→ **Task statement**
In the article on planets orbiting two stars, copy the passage from "October 12, 2016, York" to "a red giant.", changing "destroyed" to "obliterated".
Selected passage Block Start
October 12, 2016, York University: Planets that revolve around two suns may surprisingly survive the violent late stages of the stars’ lives, according to new research out of the NASA Goddard Space Flight Centre and York University. The finding is surprising because planets orbiting close to a single sun, like Mercury and Venus in our solar system, would be destroyed when the aging star swells into a red giant.
Led by Veselin Kostov at the NASA Goddard Space Flight Centre, in collaboration with York University master’s student Keavin Moore and Professor Ray Jayawardhana, the study found that planets orbiting two (binary) stars — also referred to as circumbinary planets or “Tatooine worlds” after the iconic planetary home of Luke Skywalker in Star Wars — often escape death and destruction by moving out to wider orbits.
The paper, “Tatooine’s Future: The Eccentric Response of Kepler’s Circumbinary Planets to Common-Envelope Evolution of their Host Stars,” has been accepted for publication in The Astrophysical Journal.
This is very different from what will happen in our own solar system a few billion years from now, when our Sun starts to evolve and expand to such a tremendous size that it will engulf the inner planets, like Mercury and Venus and possibly Earth too, faster than they can migrate out to larger orbits. It seems that if we had a second star in the center of our solar system, things might go differently. – Veselin Kostov at the NASA Goddard Space Flight Centre
Binary star systems are ubiquitous in the Universe and consist of two stars that orbit around a common center of gravity. If the two stars are close enough to each other, when one starts evolving and expanding into a giant, they exchange material and spiral towards each other resulting in their sharing a common atmosphere (also called a common envelope). The binary star system ends up losing a large amount of mass, or might be destroyed in a supernova explosion.
Selected passage Block End
Information Block Start
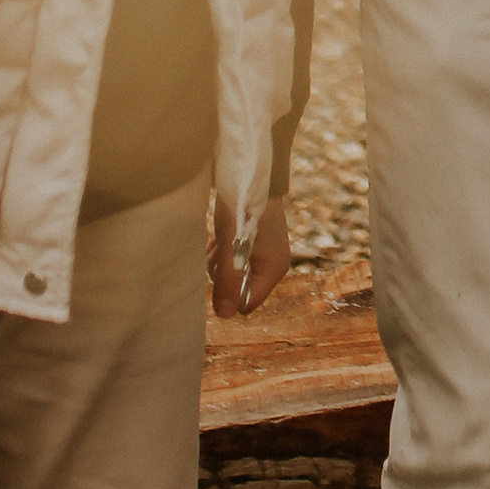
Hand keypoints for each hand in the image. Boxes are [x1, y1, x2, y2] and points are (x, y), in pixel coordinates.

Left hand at [211, 194, 289, 318]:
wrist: (250, 172)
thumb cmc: (244, 209)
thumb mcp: (232, 246)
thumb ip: (228, 281)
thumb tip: (225, 316)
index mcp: (273, 269)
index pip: (246, 303)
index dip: (228, 294)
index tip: (219, 272)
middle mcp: (270, 264)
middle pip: (237, 289)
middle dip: (221, 275)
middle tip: (217, 252)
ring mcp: (261, 252)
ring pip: (231, 273)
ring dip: (218, 262)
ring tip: (216, 241)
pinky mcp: (251, 241)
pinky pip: (232, 259)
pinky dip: (221, 252)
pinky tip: (218, 237)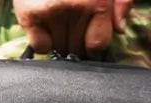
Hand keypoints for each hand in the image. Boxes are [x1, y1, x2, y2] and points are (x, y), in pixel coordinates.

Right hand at [13, 0, 134, 56]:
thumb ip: (120, 3)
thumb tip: (120, 29)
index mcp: (98, 1)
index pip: (98, 44)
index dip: (94, 45)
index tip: (89, 40)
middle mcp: (76, 6)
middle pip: (78, 49)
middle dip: (76, 42)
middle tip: (71, 26)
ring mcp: (52, 11)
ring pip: (59, 48)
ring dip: (60, 41)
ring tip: (58, 22)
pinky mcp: (30, 14)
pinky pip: (41, 47)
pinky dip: (42, 42)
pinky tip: (44, 27)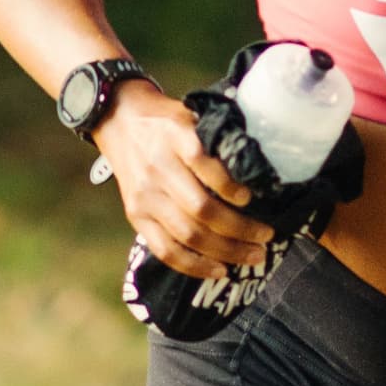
Information Block End
→ **Answer box**
October 12, 2016, York University: Planets that revolve around two suns may surprisingly survive the violent late stages of the stars’ lives, according to new research out of the NASA Goddard Space Flight Centre and York University. The finding is surprising because planets orbiting close to a single sun, like Mercury and Venus in our solar system, would be obliterated when the aging star swells into a red giant.